What are Data Subject Rights?

The following rights are available to individuals:

  • Right of Access
  • Right of Erasure
  • Right of Rectification
  • Right of Portability
  • Right to Restrict
  • Right to Object


What Do the Data Protection Impact Assessments Cover?

Data Protection Impact Assessments (DPIAs) are conducted to assess and mitigate risks associated with data processing activities. DPIAs are essential for identifying and addressing potential privacy concerns.


What Are the Rules Around Cross-Border Personal Data Transfers?

Cross-border transfers of personal data are permitted, provided that certain safeguards are in place, such as using standard contractual clauses or binding corporate rules. The law aims to ensure that data remains protected even when transferred internationally.


What Is the Law’s Penalty Regime?

Non-compliance with the UAE Federal Data Protection Law can result in significant penalties, including fines, suspension of data processing activities, and even criminal liability in some cases. Organisationsorganisations must take data protection seriously to avoid such consequences.

In conclusion, the UAE Federal Data Protection Law marks a significant step towards enhancing data privacy and security within the UAE. Businesses and organizations operating in the region must familiarize themselves with its provisions and take proactive measures to ensure compliance. By doing so, they can protect the rights and interests of data subjects while avoiding potential legal repercussions.



The UAE Federal Data Protection Law is a significant step towards fortifying data privacy and security within the country. Its comprehensive framework addresses the fundamental principles of fair and lawful data processing, ensuring that personal data remains protected. The law’s emphasis on transparency, purpose limitation, and accountability aligns with global data protection standards, particularly the GDPR.

Moreover, the provision of Data Protection Officers (DPOs) underscores the commitment to safeguarding data subjects’ rights and interests.
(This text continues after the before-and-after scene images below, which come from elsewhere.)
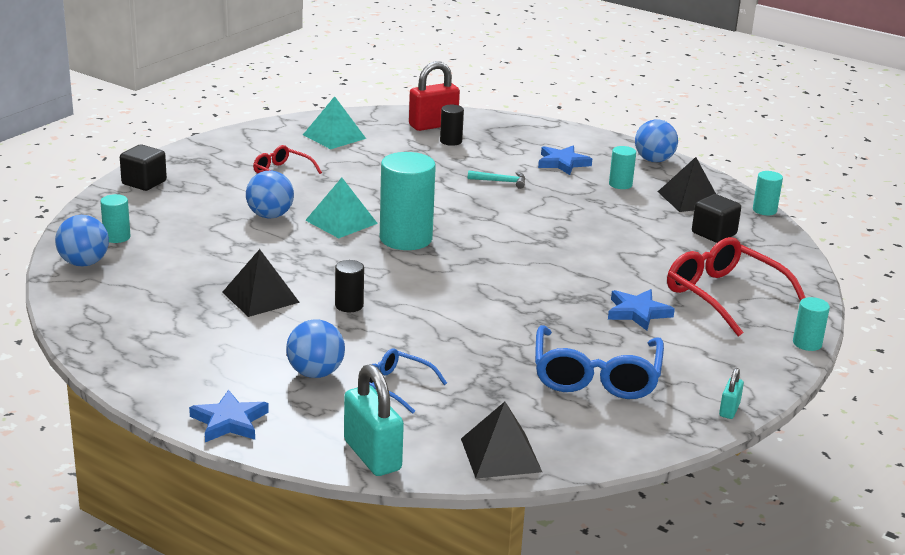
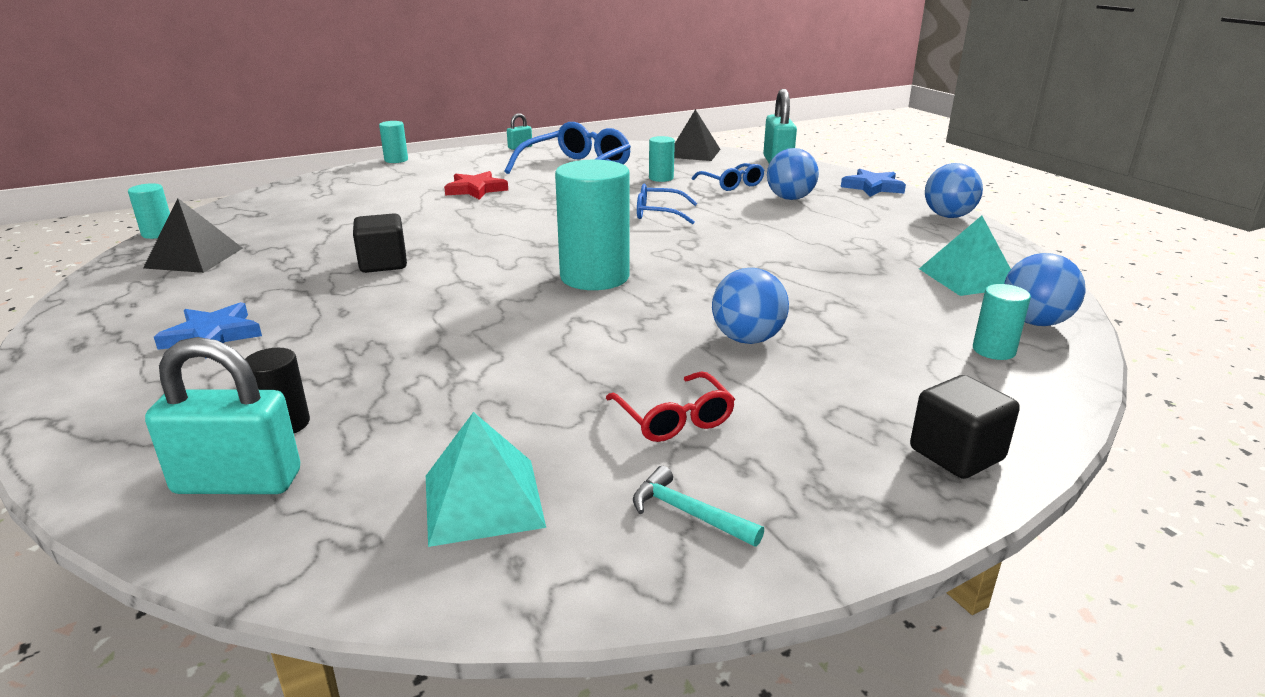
camera: 150 degrees left, 0 degrees up
(260, 297) = (811, 252): black pyramid -> none
(341, 222) = (653, 311): turquoise pyramid -> turquoise pyramid (968, 278)
(349, 305) = (723, 232): black cylinder -> none
(427, 317) = (658, 213): none -> blue glasses
(433, 125) = (238, 482): red padlock -> turquoise padlock
(500, 181) = (357, 325): turquoise hammer -> turquoise hammer (688, 513)
(620, 184) = (220, 289): turquoise cylinder -> turquoise cylinder (661, 178)
(637, 312) = (476, 189): blue star -> red star
(654, 160) = (89, 312): blue ball -> blue ball (948, 216)
(714, 233) = (268, 224): black cube -> black cube (383, 264)
(724, 295) = (383, 187): red glasses -> none

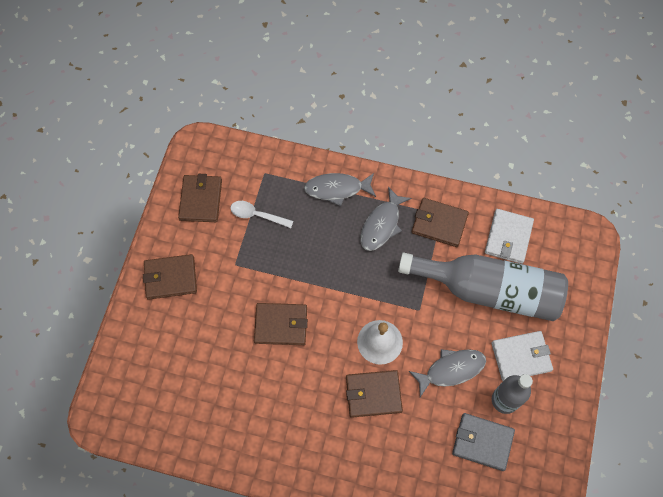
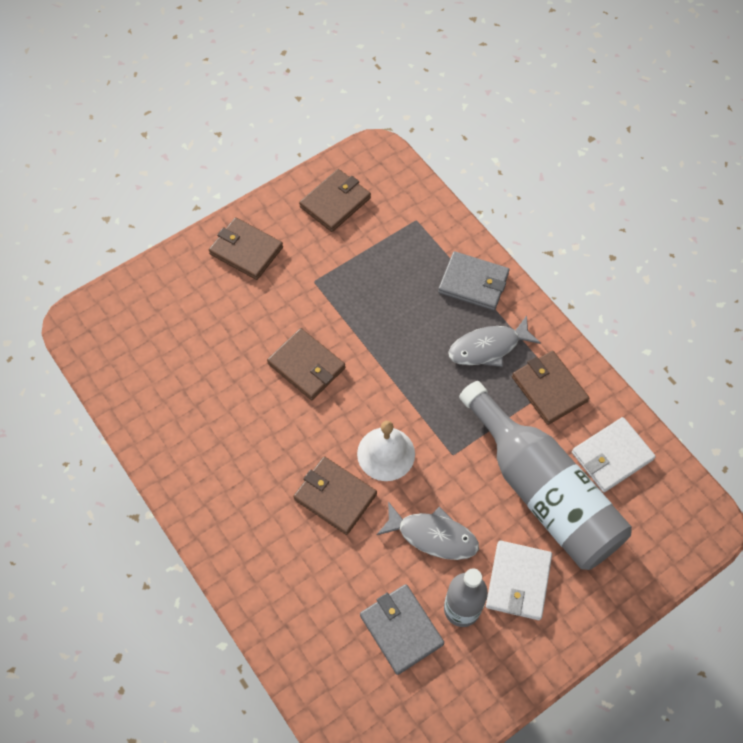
camera: 40 degrees right, 5 degrees down
(257, 215) = (374, 252): white spoon -> none
(337, 189) = (473, 283): grey fish -> grey wallet
(521, 357) = (518, 581): white wallet -> white wallet turned 75 degrees clockwise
The requirement to appoint a DPO in cases of high-risk processing, whether due to advanced technologies or extensive data volumes, reflects the law’s adaptability to evolving digital landscapes.

As organizations and individuals navigate the complex data protection landscape in the UAE, it is imperative to remain vigilant and proactive in complying with the law’s provisions. This not only safeguards the privacy of personal data but also mitigates the risk of penalties for non-compliance.